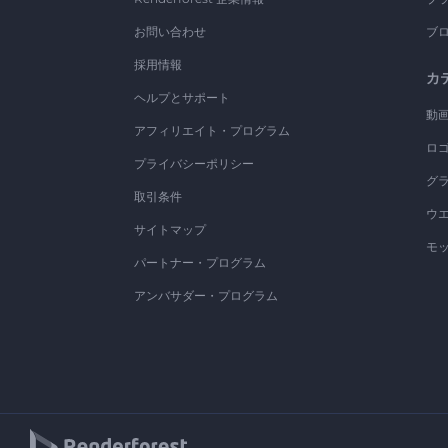
お問い合わせ
ブ
採用情報
カ
ヘルプとサポート
動
アフィリエイト・プログラム
ロ
プライバシーポリシー
グ
取引条件
ウ
サイトマップ
モ
パートナー・プログラム
アンバサダー・プログラム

WHAT YOU ARE ASKED TO DO:
Each line of the material that has the word "プログラム" belongs in the answer.

FINISHED TASK:
アフィリエイト・プログラム
パートナー・プログラム
アンバサダー・プログラム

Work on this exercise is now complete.